#### Your task:
Your answer must be an exact copy of the data below.

Stored items
----------

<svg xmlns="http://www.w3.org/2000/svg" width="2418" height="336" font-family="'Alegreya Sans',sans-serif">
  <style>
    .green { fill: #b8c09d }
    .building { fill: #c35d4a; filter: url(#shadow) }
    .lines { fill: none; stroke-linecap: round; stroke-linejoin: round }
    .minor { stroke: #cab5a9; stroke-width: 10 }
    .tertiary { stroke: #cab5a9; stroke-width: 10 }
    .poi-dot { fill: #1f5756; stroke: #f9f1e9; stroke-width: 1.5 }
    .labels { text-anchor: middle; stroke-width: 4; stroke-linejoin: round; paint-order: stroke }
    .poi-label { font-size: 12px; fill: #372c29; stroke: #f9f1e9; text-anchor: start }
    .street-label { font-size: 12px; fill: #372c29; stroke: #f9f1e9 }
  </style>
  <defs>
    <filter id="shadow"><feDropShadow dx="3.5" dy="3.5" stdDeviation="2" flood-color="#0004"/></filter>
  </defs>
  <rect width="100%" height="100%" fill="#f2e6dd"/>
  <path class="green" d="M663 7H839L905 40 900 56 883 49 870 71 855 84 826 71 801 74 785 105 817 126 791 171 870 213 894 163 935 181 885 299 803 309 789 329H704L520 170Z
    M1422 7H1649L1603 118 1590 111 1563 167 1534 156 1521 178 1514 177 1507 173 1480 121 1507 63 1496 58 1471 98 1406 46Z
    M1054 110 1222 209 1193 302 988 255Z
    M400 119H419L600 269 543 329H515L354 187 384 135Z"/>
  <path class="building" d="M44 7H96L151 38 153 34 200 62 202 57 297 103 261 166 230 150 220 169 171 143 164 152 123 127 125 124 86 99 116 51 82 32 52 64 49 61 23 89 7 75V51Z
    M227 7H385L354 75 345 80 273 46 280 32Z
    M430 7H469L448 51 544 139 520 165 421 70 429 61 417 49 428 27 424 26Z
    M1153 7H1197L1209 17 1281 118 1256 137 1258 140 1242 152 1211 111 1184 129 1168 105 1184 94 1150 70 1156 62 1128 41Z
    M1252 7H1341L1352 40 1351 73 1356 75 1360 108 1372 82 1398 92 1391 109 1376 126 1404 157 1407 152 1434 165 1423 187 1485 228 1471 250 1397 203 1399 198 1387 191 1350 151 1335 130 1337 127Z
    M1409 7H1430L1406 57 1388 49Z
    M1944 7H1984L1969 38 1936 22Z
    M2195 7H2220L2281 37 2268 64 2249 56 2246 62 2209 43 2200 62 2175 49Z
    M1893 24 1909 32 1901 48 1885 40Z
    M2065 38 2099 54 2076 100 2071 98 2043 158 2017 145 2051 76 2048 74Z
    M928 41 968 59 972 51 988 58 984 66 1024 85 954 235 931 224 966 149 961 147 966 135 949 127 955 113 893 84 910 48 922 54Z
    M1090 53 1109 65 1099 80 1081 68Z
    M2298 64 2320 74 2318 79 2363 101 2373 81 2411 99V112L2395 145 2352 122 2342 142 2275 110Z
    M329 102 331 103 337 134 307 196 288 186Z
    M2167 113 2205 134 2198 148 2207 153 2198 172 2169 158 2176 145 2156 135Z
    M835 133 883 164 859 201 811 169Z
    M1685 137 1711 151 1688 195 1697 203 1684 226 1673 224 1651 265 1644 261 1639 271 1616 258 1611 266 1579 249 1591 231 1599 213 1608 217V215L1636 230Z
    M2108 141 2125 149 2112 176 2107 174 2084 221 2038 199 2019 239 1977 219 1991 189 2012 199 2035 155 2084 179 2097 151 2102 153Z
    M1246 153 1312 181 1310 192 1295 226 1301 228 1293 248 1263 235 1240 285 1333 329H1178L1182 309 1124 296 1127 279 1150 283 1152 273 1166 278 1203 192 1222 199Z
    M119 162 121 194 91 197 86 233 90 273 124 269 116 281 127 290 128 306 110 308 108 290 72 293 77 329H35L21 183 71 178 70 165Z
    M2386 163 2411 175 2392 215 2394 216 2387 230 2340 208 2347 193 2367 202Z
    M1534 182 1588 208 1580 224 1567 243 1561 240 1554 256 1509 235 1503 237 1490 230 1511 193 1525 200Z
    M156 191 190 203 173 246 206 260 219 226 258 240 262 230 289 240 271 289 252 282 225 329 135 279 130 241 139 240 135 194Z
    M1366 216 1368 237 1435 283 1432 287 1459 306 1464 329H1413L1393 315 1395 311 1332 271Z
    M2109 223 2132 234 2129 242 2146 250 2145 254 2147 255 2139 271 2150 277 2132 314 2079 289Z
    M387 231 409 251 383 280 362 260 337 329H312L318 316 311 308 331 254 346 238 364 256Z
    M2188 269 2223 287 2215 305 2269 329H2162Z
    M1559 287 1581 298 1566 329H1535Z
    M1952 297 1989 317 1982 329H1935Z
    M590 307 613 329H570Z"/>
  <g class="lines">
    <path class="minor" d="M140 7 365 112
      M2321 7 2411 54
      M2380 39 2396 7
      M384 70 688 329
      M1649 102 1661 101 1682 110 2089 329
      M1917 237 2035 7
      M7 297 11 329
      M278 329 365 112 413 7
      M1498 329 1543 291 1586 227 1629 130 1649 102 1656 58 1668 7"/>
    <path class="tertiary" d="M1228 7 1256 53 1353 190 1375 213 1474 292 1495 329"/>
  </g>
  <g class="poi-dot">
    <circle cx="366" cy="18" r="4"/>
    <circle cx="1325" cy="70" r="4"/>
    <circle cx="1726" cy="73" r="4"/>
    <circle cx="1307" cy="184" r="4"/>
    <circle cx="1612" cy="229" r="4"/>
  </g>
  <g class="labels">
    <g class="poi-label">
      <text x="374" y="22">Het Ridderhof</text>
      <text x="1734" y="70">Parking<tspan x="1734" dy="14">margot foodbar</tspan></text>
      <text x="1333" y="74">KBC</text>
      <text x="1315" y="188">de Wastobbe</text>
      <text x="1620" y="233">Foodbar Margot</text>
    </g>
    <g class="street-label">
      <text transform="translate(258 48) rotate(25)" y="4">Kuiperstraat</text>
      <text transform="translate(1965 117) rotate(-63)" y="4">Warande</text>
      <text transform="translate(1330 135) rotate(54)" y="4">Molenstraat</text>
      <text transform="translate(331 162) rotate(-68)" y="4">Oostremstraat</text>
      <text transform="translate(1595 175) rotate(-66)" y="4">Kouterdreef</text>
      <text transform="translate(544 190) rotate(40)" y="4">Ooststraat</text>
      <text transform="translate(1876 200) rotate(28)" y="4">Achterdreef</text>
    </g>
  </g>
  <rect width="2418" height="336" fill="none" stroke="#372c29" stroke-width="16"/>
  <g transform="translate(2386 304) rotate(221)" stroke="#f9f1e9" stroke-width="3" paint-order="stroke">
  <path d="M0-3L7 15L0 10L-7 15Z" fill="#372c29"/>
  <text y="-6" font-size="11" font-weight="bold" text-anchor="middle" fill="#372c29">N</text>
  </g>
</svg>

----------

#### Your solution:
<svg xmlns="http://www.w3.org/2000/svg" width="2418" height="336" font-family="'Alegreya Sans',sans-serif">
  <style>
    .green { fill: #b8c09d }
    .building { fill: #c35d4a; filter: url(#shadow) }
    .lines { fill: none; stroke-linecap: round; stroke-linejoin: round }
    .minor { stroke: #cab5a9; stroke-width: 10 }
    .tertiary { stroke: #cab5a9; stroke-width: 10 }
    .poi-dot { fill: #1f5756; stroke: #f9f1e9; stroke-width: 1.5 }
    .labels { text-anchor: middle; stroke-width: 4; stroke-linejoin: round; paint-order: stroke }
    .poi-label { font-size: 12px; fill: #372c29; stroke: #f9f1e9; text-anchor: start }
    .street-label { font-size: 12px; fill: #372c29; stroke: #f9f1e9 }
  </style>
  <defs>
    <filter id="shadow"><feDropShadow dx="3.5" dy="3.5" stdDeviation="2" flood-color="#0004"/></filter>
  </defs>
  <rect width="100%" height="100%" fill="#f2e6dd"/>
  <path class="green" d="M663 7H839L905 40 900 56 883 49 870 71 855 84 826 71 801 74 785 105 817 126 791 171 870 213 894 163 935 181 885 299 803 309 789 329H704L520 170Z
    M1422 7H1649L1603 118 1590 111 1563 167 1534 156 1521 178 1514 177 1507 173 1480 121 1507 63 1496 58 1471 98 1406 46Z
    M1054 110 1222 209 1193 302 988 255Z
    M400 119H419L600 269 543 329H515L354 187 384 135Z"/>
  <path class="building" d="M44 7H96L151 38 153 34 200 62 202 57 297 103 261 166 230 150 220 169 171 143 164 152 123 127 125 124 86 99 116 51 82 32 52 64 49 61 23 89 7 75V51Z
    M227 7H385L354 75 345 80 273 46 280 32Z
    M430 7H469L448 51 544 139 520 165 421 70 429 61 417 49 428 27 424 26Z
    M1153 7H1197L1209 17 1281 118 1256 137 1258 140 1242 152 1211 111 1184 129 1168 105 1184 94 1150 70 1156 62 1128 41Z
    M1252 7H1341L1352 40 1351 73 1356 75 1360 108 1372 82 1398 92 1391 109 1376 126 1404 157 1407 152 1434 165 1423 187 1485 228 1471 250 1397 203 1399 198 1387 191 1350 151 1335 130 1337 127Z
    M1409 7H1430L1406 57 1388 49Z
    M1944 7H1984L1969 38 1936 22Z
    M2195 7H2220L2281 37 2268 64 2249 56 2246 62 2209 43 2200 62 2175 49Z
    M1893 24 1909 32 1901 48 1885 40Z
    M2065 38 2099 54 2076 100 2071 98 2043 158 2017 145 2051 76 2048 74Z
    M928 41 968 59 972 51 988 58 984 66 1024 85 954 235 931 224 966 149 961 147 966 135 949 127 955 113 893 84 910 48 922 54Z
    M1090 53 1109 65 1099 80 1081 68Z
    M2298 64 2320 74 2318 79 2363 101 2373 81 2411 99V112L2395 145 2352 122 2342 142 2275 110Z
    M329 102 331 103 337 134 307 196 288 186Z
    M2167 113 2205 134 2198 148 2207 153 2198 172 2169 158 2176 145 2156 135Z
    M835 133 883 164 859 201 811 169Z
    M1685 137 1711 151 1688 195 1697 203 1684 226 1673 224 1651 265 1644 261 1639 271 1616 258 1611 266 1579 249 1591 231 1599 213 1608 217V215L1636 230Z
    M2108 141 2125 149 2112 176 2107 174 2084 221 2038 199 2019 239 1977 219 1991 189 2012 199 2035 155 2084 179 2097 151 2102 153Z
    M1246 153 1312 181 1310 192 1295 226 1301 228 1293 248 1263 235 1240 285 1333 329H1178L1182 309 1124 296 1127 279 1150 283 1152 273 1166 278 1203 192 1222 199Z
    M119 162 121 194 91 197 86 233 90 273 124 269 116 281 127 290 128 306 110 308 108 290 72 293 77 329H35L21 183 71 178 70 165Z
    M2386 163 2411 175 2392 215 2394 216 2387 230 2340 208 2347 193 2367 202Z
    M1534 182 1588 208 1580 224 1567 243 1561 240 1554 256 1509 235 1503 237 1490 230 1511 193 1525 200Z
    M156 191 190 203 173 246 206 260 219 226 258 240 262 230 289 240 271 289 252 282 225 329 135 279 130 241 139 240 135 194Z
    M1366 216 1368 237 1435 283 1432 287 1459 306 1464 329H1413L1393 315 1395 311 1332 271Z
    M2109 223 2132 234 2129 242 2146 250 2145 254 2147 255 2139 271 2150 277 2132 314 2079 289Z
    M387 231 409 251 383 280 362 260 337 329H312L318 316 311 308 331 254 346 238 364 256Z
    M2188 269 2223 287 2215 305 2269 329H2162Z
    M1559 287 1581 298 1566 329H1535Z
    M1952 297 1989 317 1982 329H1935Z
    M590 307 613 329H570Z"/>
  <g class="lines">
    <path class="minor" d="M140 7 365 112
      M2321 7 2411 54
      M2380 39 2396 7
      M384 70 688 329
      M1649 102 1661 101 1682 110 2089 329
      M1917 237 2035 7
      M7 297 11 329
      M278 329 365 112 413 7
      M1498 329 1543 291 1586 227 1629 130 1649 102 1656 58 1668 7"/>
    <path class="tertiary" d="M1228 7 1256 53 1353 190 1375 213 1474 292 1495 329"/>
  </g>
  <g class="poi-dot">
    <circle cx="366" cy="18" r="4"/>
    <circle cx="1325" cy="70" r="4"/>
    <circle cx="1726" cy="73" r="4"/>
    <circle cx="1307" cy="184" r="4"/>
    <circle cx="1612" cy="229" r="4"/>
  </g>
  <g class="labels">
    <g class="poi-label">
      <text x="374" y="22">Het Ridderhof</text>
      <text x="1734" y="70">Parking<tspan x="1734" dy="14">margot foodbar</tspan></text>
      <text x="1333" y="74">KBC</text>
      <text x="1315" y="188">de Wastobbe</text>
      <text x="1620" y="233">Foodbar Margot</text>
    </g>
    <g class="street-label">
      <text transform="translate(258 48) rotate(25)" y="4">Kuiperstraat</text>
      <text transform="translate(1965 117) rotate(-63)" y="4">Warande</text>
      <text transform="translate(1330 135) rotate(54)" y="4">Molenstraat</text>
      <text transform="translate(331 162) rotate(-68)" y="4">Oostremstraat</text>
      <text transform="translate(1595 175) rotate(-66)" y="4">Kouterdreef</text>
      <text transform="translate(544 190) rotate(40)" y="4">Ooststraat</text>
      <text transform="translate(1876 200) rotate(28)" y="4">Achterdreef</text>
    </g>
  </g>
  <rect width="2418" height="336" fill="none" stroke="#372c29" stroke-width="16"/>
  <g transform="translate(2386 304) rotate(221)" stroke="#f9f1e9" stroke-width="3" paint-order="stroke">
  <path d="M0-3L7 15L0 10L-7 15Z" fill="#372c29"/>
  <text y="-6" font-size="11" font-weight="bold" text-anchor="middle" fill="#372c29">N</text>
  </g>
</svg>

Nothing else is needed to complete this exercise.